Crater Lake is located in Southern Oregon. Visitors go here for the incredible views. The lake fills a 6-mile wide crater on top of a collapsed volcano. The rim rises to 8,000 feet and is all that remains of the 12,000-foot peak that erupted nearly 8,000 years ago. The 1,950-foot deep lake is the deepest in the U.S. It's renowned for having some of the purest fresh water in the world. There are no streams running into, or out of, the lake. The lake was stocked with kokanee salmon and rainbow trout between 80 and 130 years ago. Many fish still live in the lake. The only access to the lake is by a mile-long trail that drops 700 feet down to the lake from the rim of the crater. Private boats and flotation devices are prohibited, though you can fish from shore. You can tour the lake and Wizard Island by charter boat. 

Lake Tahoe

The second deepest lake in the U.S. is in the Sierra Nevada Mountains, on the California/Nevada border. 1,600-foot deep Lake Tahoe is a magnificent lake also known for its exceptionally clear water.
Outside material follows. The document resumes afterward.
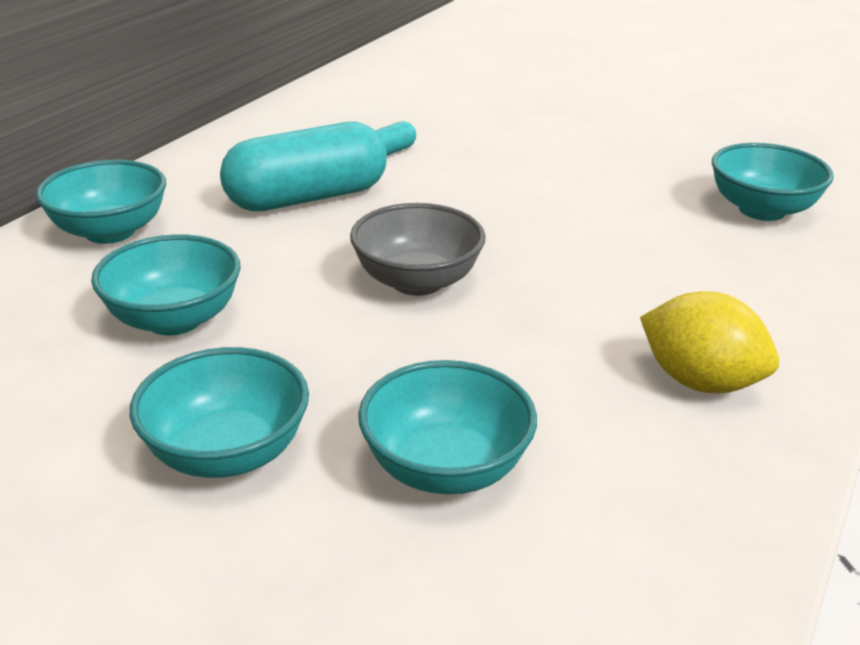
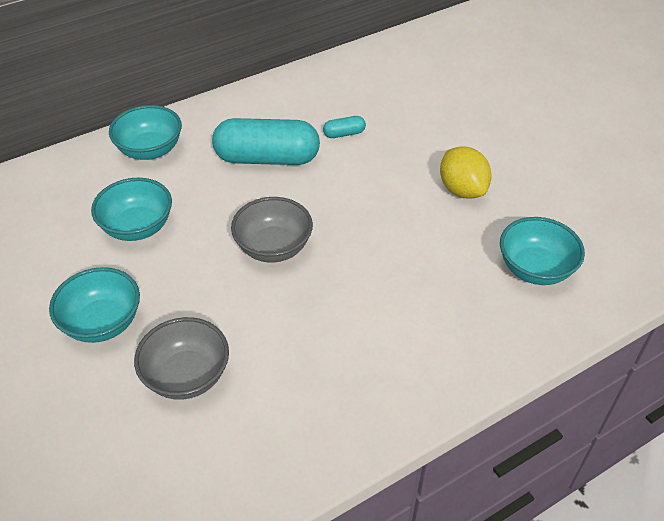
camera: 30 degrees right, 15 degrees up
(446, 468) = (187, 376): turquoise bowl -> grey bowl
(700, 382) = (359, 381): yellow lemon -> yellow lemon (462, 190)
Rugged mountains surround the lake. The shoreline is protected by several state parks and U.S. National Forest lands. South Lake Tahoe is famous for its beaches. Though the high elevation lake water is cold all year long, it is a popular destination for boating and watersports such as wake surfing, water skiing, and jet skiing. Other popular boating activities include kayaking, paddle boarding, and taking cruises for sunrise, sunset, cocktails, dinner, and weddings. Lake Tahoe is also famous for trout fishing.   

Lake Havasu

Lakes in the Southwest are known for their warm water and sunny days. Lake Havasu sits on the California/Arizona border. The Parker Dam was built to store irrigation water in the lake in 1938. Desert stone and mountains provide a fitting backdrop for the soothing, warm water of the lake. Lake Havasu has a reputation for being one of the best fishing lakes in the U.S. Fishing tournaments have been a major attraction here for decades. You can catch smallmouth, largemouth, and striped bass, channel and flathead catfish, crappie, bluegill, and redear sunfish. Popular boating activities include house boating, water skiing, wakeboarding, and eating at "boat-in" restaurants.

Lake Powell

Lake Powell is the reservoir behind Glen Dam on the Colorado River. Located along the Utah/Arizona border, it's the second largest freshwater reservoir in the U.S. Layered rock and canyons form the shores of the lake. The weather here is hot and the water is warm most of the year. The lake is a favorite destination for house boating, watersports, and fishing for warm-water fish. Popular fish here include smallmouth, largemouth, and striped bass, walleye, channel catfish, crappie, and bluegill. Though the drought in recent years has lowered the water level in the lake, marinas have adapted by extending walkways to their docks to maintain convenience for their customers. 

These are some of the most famous boating lakes in the U.S. There are so many more that couldn't be covered here, but you can use this list as a reference to get you started enjoying boating this summer.